About this exercise. Edit the records below so that every "Available To Ship Now" becomes "Ready to Ship", keeping everything else the same, and leave the pictures out of your answer.

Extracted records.
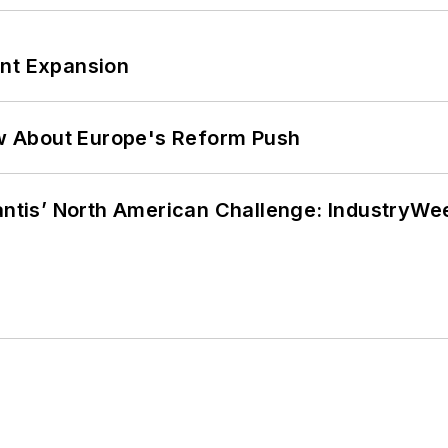
ant Expansion
w About Europe's Reform Push
lantis’ North American Challenge: IndustryW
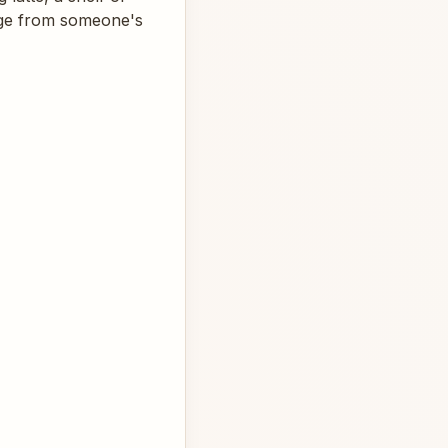
page from someone's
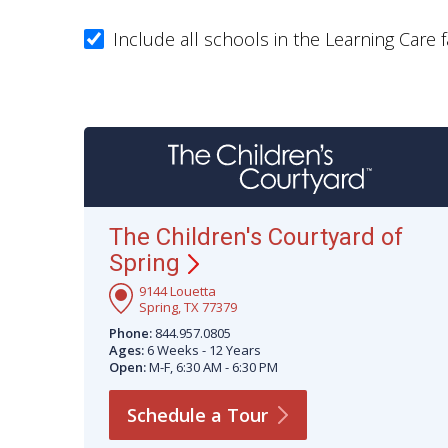
Include all schools in the Learning Care f
The Children's Courtyard of
Spring
9144 Louetta
Spring, TX 77379
Phone:
844.957.0805
Ages:
6 Weeks - 12 Years
Open:
M-F, 6:30 AM - 6:30 PM
Schedule a
Tour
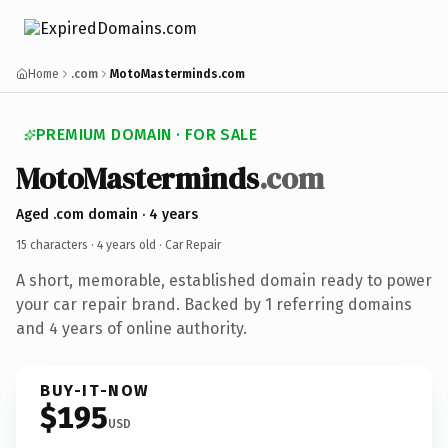
Home
.com
MotoMasterminds.com
PREMIUM DOMAIN · FOR SALE
MotoMasterminds
.com
Aged .com domain · 4 years
15 characters ·
4 years old
· Car Repair
A short, memorable, established domain ready to power
your car repair brand. Backed by 1 referring domains
and 4 years of online authority.
BUY-IT-NOW
$195
USD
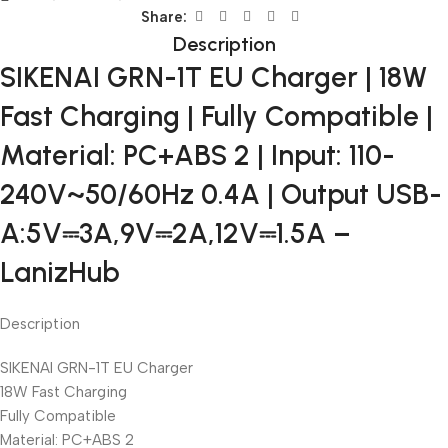
Share:
Description
SIKENAI GRN-1T EU Charger | 18W
Fast Charging | Fully Compatible |
Material: PC+ABS 2 | Input: 110-
240V~50/60Hz 0.4A | Output USB-
A:5V⎓3A,9V⎓2A,12V⎓1.5A –
LanizHub
Description
SIKENAI GRN-1T EU Charger
18W Fast Charging
Fully Compatible
Material: PC+ABS 2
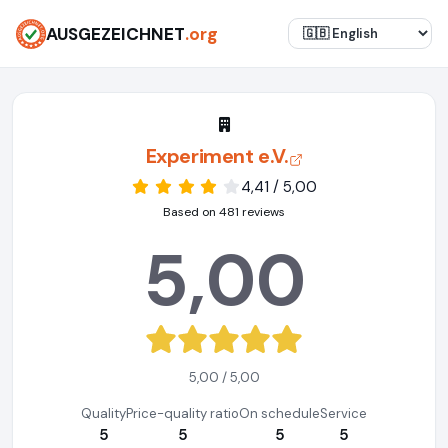
AUSGEZEICHNET
.org
Experiment e.V.
4,41 / 5,00
Based on 481 reviews
5,00
5,00 / 5,00
Quality
Price-quality ratio
On schedule
Service
5
5
5
5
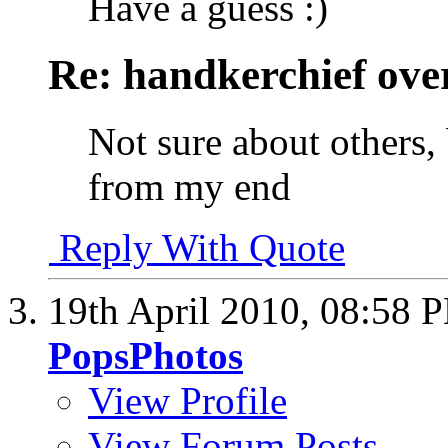
Have a guess :)
Re: handkerchief over
Not sure about others, 
from my end
Reply With Quote
19th April 2010,
08:58 
PopsPhotos
View Profile
View Forum Posts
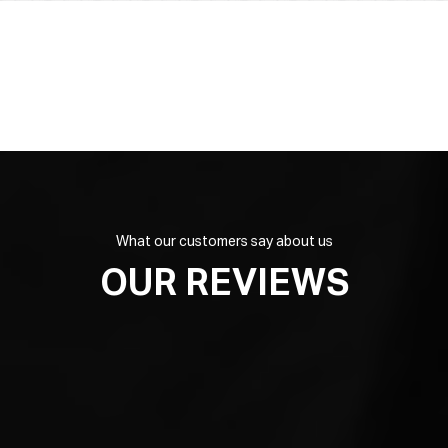
What our customers say about us
OUR REVIEWS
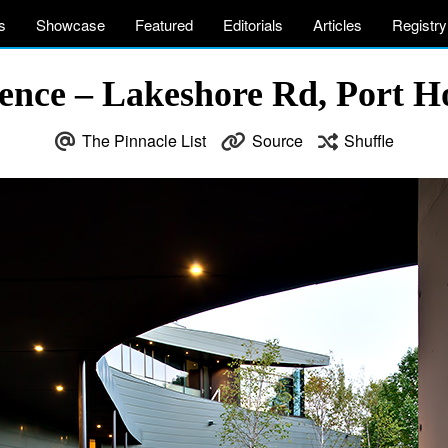
s
Showcase
Featured
Editorials
Articles
Registry
ence – Lakeshore Rd, Port 
The Pinnacle List
Source
Shuffle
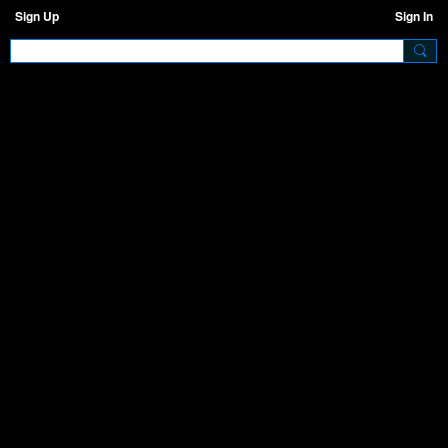
Sign Up
Sign In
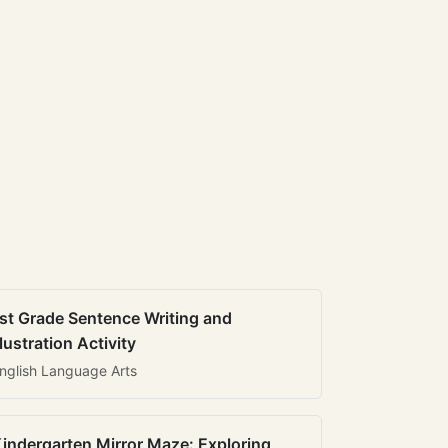
st Grade Sentence Writing and
llustration Activity
nglish Language Arts
indergarten Mirror Maze: Exploring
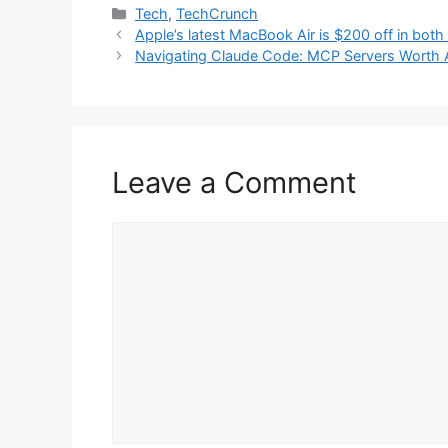
Categories
Tech
,
TechCrunch
Apple’s latest MacBook Air is $200 off in both
Navigating Claude Code: MCP Servers Worth 
Leave a Comment
Comment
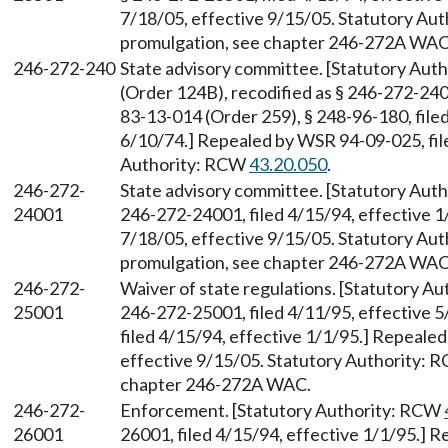
7/18/05, effective 9/15/05. Statutory Au
promulgation, see chapter 246-272A WAC
246-272-240
State advisory committee. [Statutory Aut
(Order 124B), recodified as § 246-272-240
83-13-014 (Order 259), § 248-96-180, filed
6/10/74.] Repealed by WSR 94-09-025, file
Authority: RCW
43.20.050
.
246-272-
State advisory committee. [Statutory Aut
24001
246-272-24001, filed 4/15/94, effective 1
7/18/05, effective 9/15/05. Statutory Au
promulgation, see chapter 246-272A WAC
246-272-
Waiver of state regulations. [Statutory A
25001
246-272-25001, filed 4/11/95, effective 
filed 4/15/94, effective 1/1/95.] Repeale
effective 9/15/05. Statutory Authority:
chapter 246-272A WAC.
246-272-
Enforcement. [Statutory Authority: RCW
26001
26001, filed 4/15/94, effective 1/1/95.] 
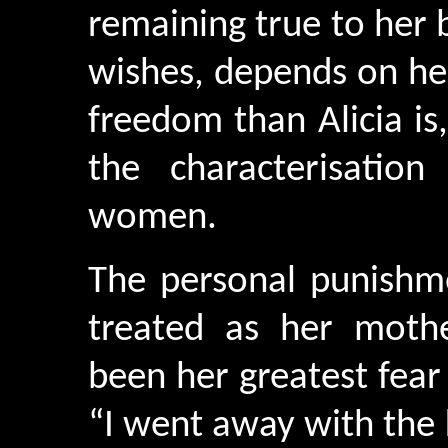
remaining true to her b
wishes, depends on her 
freedom than Alicia is,
the characterisation
women.
The personal punishme
treated as her moth
been her greatest fear
“I went away with the 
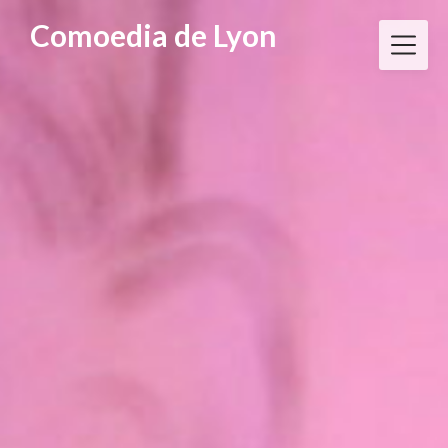
Skip
Comoedia de Lyon
to
content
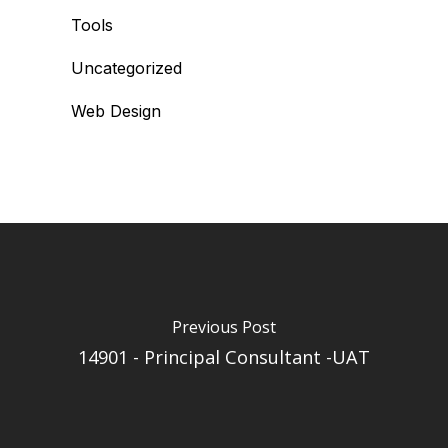
Tools
Uncategorized
Web Design
Previous Post
14901 - Principal Consultant -UAT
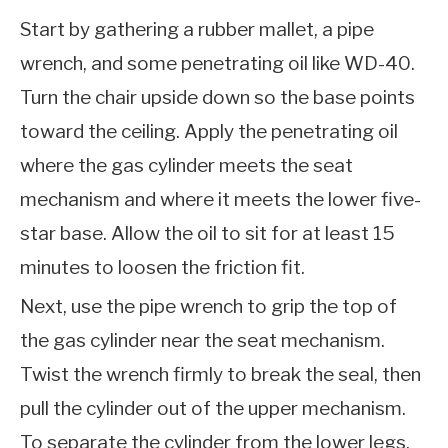
Start by gathering a rubber mallet, a pipe
wrench, and some penetrating oil like WD-40.
Turn the chair upside down so the base points
toward the ceiling. Apply the penetrating oil
where the gas cylinder meets the seat
mechanism and where it meets the lower five-
star base. Allow the oil to sit for at least 15
minutes to loosen the friction fit.
Next, use the pipe wrench to grip the top of
the gas cylinder near the seat mechanism.
Twist the wrench firmly to break the seal, then
pull the cylinder out of the upper mechanism.
To separate the cylinder from the lower legs,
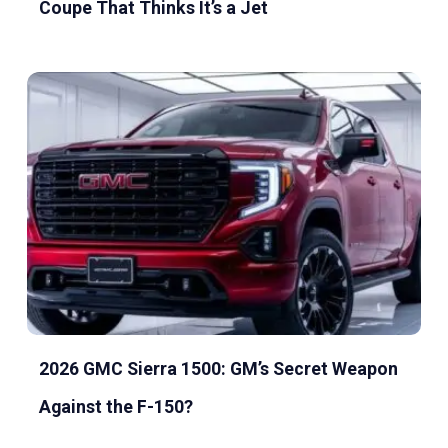
Coupe That Thinks It’s a Jet
2026 GMC Sierra 1500: GM’s Secret Weapon
Against the F-150?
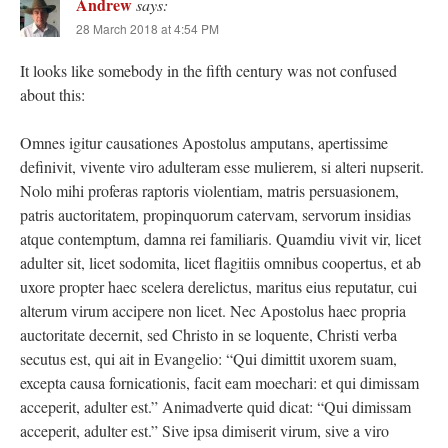
Andrew
says:
28 March 2018 at 4:54 PM
It looks like somebody in the fifth century was not confused
about this:
Omnes igitur causationes Apostolus amputans, apertissime
definivit, vivente viro adulteram esse mulierem, si alteri nupserit.
Nolo mihi proferas raptoris violentiam, matris persuasionem,
patris auctoritatem, propinquorum catervam, servorum insidias
atque contemptum, damna rei familiaris. Quamdiu vivit vir, licet
adulter sit, licet sodomita, licet flagitiis omnibus coopertus, et ab
uxore propter haec scelera derelictus, maritus eius reputatur, cui
alterum virum accipere non licet. Nec Apostolus haec propria
auctoritate decernit, sed Christo in se loquente, Christi verba
secutus est, qui ait in Evangelio: “Qui dimittit uxorem suam,
excepta causa fornicationis, facit eam moechari: et qui dimissam
acceperit, adulter est.” Animadverte quid dicat: “Qui dimissam
acceperit, adulter est.” Sive ipsa dimiserit virum, sive a viro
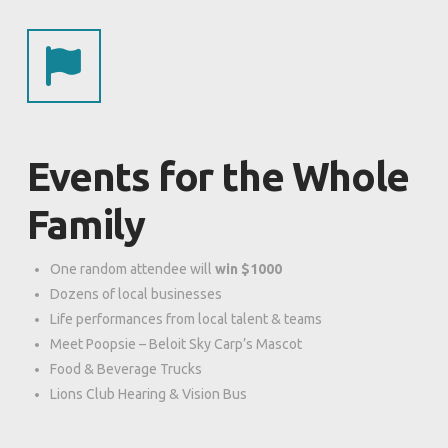
Events for the Whole
Family
One random attendee will
win $1000
Dozens of local businesses
Life performances from local talent & teams
Meet Poopsie – Beloit Sky Carp’s Mascot
Food & Beverage Trucks
Lions Club Hearing & Vision Bus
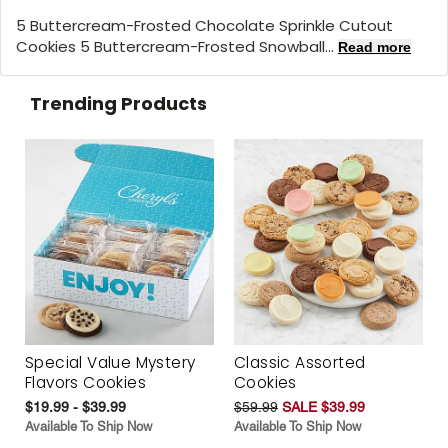
5 Buttercream-Frosted Chocolate Sprinkle Cutout
Cookies 5 Buttercream-Frosted Snowball...
Read more
Trending Products
Special Value Mystery
Classic Assorted
Flavors Cookies
Cookies
$19.99 - $39.99
$59.99
SALE $39.99
Available To Ship Now
Available To Ship Now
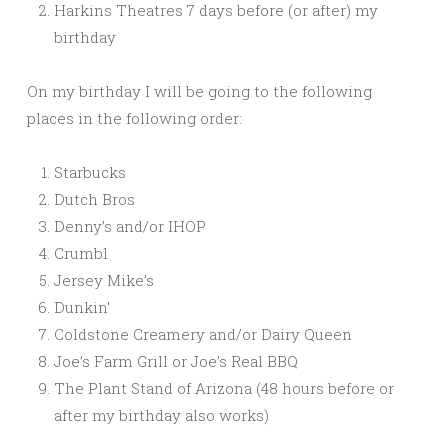
Harkins Theatres 7 days before (or after) my
birthday
On my birthday I will be going to the following
places in the following order:
Starbucks
Dutch Bros
Denny’s and/or IHOP
Crumbl
Jersey Mike’s
Dunkin’
Coldstone Creamery and/or Dairy Queen
Joe’s Farm Grill or Joe’s Real BBQ
The Plant Stand of Arizona (48 hours before or
after my birthday also works)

Task solution.
ant Expansion
w About Europe's Reform Push
lantis’ North American Challenge: IndustryW
page from someone's
Include all schools in the Learning Care f
The Children's Courtyard of
Spring
9144 Louetta
Spring, TX 77379
Phone:
844.957.0805
Ages:
6 Weeks - 12 Years
Open:
M-F, 6:30 AM - 6:30 PM
Schedule a
Tour
Home
.com
MotoMasterminds.com
PREMIUM DOMAIN · FOR SALE
MotoMasterminds
.com
Aged .com domain · 4 years
15 characters ·
4 years old
· Car Repair
A short, memorable, established domain ready to power
your car repair brand. Backed by 1 referring domains
and 4 years of online authority.
BUY-IT-NOW
$195
USD
Share:
Description
SIKENAI GRN-1T EU Charger | 18W
Fast Charging | Fully Compatible |
Material: PC+ABS 2 | Input: 110-
240V~50/60Hz 0.4A | Output USB-
A:5V⎓3A,9V⎓2A,12V⎓1.5A –
LanizHub
Description
SIKENAI GRN-1T EU Charger
18W Fast Charging
Fully Compatible
Material: PC+ABS 2
AUSGEZEICHNET
.org
Experiment e.V.
4,41 / 5,00
Based on 481 reviews
5,00
5,00 / 5,00
Quality
Price-quality ratio
On schedule
Service
5
5
5
5
Have a guess :)
Re: handkerchief over
Not sure about others, 
from my end
Reply With Quote
19th April 2010,
08:58 
PopsPhotos
View Profile
View Forum Posts
What our customers say about us
OUR REVIEWS
s
Showcase
Featured
Editorials
Articles
Registry
ence – Lakeshore Rd, Port 
The Pinnacle List
Source
Shuffle
Sign Up
Sign In
st Grade Sentence Writing and
llustration Activity
nglish Language Arts
indergarten Mirror Maze: Exploring
Categories
Tech
,
TechCrunch
Apple’s latest MacBook Air is $200 off in both
Navigating Claude Code: MCP Servers Worth 
Leave a Comment
Comment
7/18/05, effective 9/15/05. Statutory Au
promulgation, see chapter 246-272A WAC
246-272-240
State advisory committee. [Statutory Aut
(Order 124B), recodified as § 246-272-240
83-13-014 (Order 259), § 248-96-180, filed
6/10/74.] Repealed by WSR 94-09-025, file
Authority: RCW
43.20.050
.
246-272-
State advisory committee. [Statutory Aut
24001
246-272-24001, filed 4/15/94, effective 1
7/18/05, effective 9/15/05. Statutory Au
promulgation, see chapter 246-272A WAC
246-272-
Waiver of state regulations. [Statutory A
25001
246-272-25001, filed 4/11/95, effective 
filed 4/15/94, effective 1/1/95.] Repeale
effective 9/15/05. Statutory Authority:
chapter 246-272A WAC.
246-272-
Enforcement. [Statutory Authority: RCW
26001
26001, filed 4/15/94, effective 1/1/95.] 
remaining true to her b
wishes, depends on her 
freedom than Alicia is,
the characterisation
women.
The personal punishme
treated as her moth
been her greatest fear
“I went away with the 
Skip
Comoedia de Lyon
to
content
Tools
Uncategorized
Web Design
Previous Post
14901 - Principal Consultant -UAT
Start by gathering a rubber mallet, a pipe
wrench, and some penetrating oil like WD-40.
Turn the chair upside down so the base points
toward the ceiling. Apply the penetrating oil
where the gas cylinder meets the seat
mechanism and where it meets the lower five-
star base. Allow the oil to sit for at least 15
minutes to loosen the friction fit.
Next, use the pipe wrench to grip the top of
the gas cylinder near the seat mechanism.
Twist the wrench firmly to break the seal, then
pull the cylinder out of the upper mechanism.
To separate the cylinder from the lower legs,
Coupe That Thinks It’s a Jet
2026 GMC Sierra 1500: GM’s Secret Weapon
Against the F-150?
Andrew
says:
28 March 2018 at 4:54 PM
It looks like somebody in the fifth century was not confused
about this:
Omnes igitur causationes Apostolus amputans, apertissime
definivit, vivente viro adulteram esse mulierem, si alteri nupserit.
Nolo mihi proferas raptoris violentiam, matris persuasionem,
patris auctoritatem, propinquorum catervam, servorum insidias
atque contemptum, damna rei familiaris. Quamdiu vivit vir, licet
adulter sit, licet sodomita, licet flagitiis omnibus coopertus, et ab
uxore propter haec scelera derelictus, maritus eius reputatur, cui
alterum virum accipere non licet. Nec Apostolus haec propria
auctoritate decernit, sed Christo in se loquente, Christi verba
secutus est, qui ait in Evangelio: “Qui dimittit uxorem suam,
excepta causa fornicationis, facit eam moechari: et qui dimissam
acceperit, adulter est.” Animadverte quid dicat: “Qui dimissam
acceperit, adulter est.” Sive ipsa dimiserit virum, sive a viro
Events for the Whole
Family
One random attendee will
win $1000
Dozens of local businesses
Life performances from local talent & teams
Meet Poopsie – Beloit Sky Carp’s Mascot
Food & Beverage Trucks
Lions Club Hearing & Vision Bus
5 Buttercream-Frosted Chocolate Sprinkle Cutout
Cookies 5 Buttercream-Frosted Snowball...
Read more
Trending Products
Special Value Mystery
Classic Assorted
Flavors Cookies
Cookies
$19.99 - $39.99
$59.99
SALE $39.99
Ready to Ship
Ready to Ship
Harkins Theatres 7 days before (or after) my
birthday
On my birthday I will be going to the following
places in the following order:
Starbucks
Dutch Bros
Denny’s and/or IHOP
Crumbl
Jersey Mike’s
Dunkin’
Coldstone Creamery and/or Dairy Queen
Joe’s Farm Grill or Joe’s Real BBQ
The Plant Stand of Arizona (48 hours before or
after my birthday also works)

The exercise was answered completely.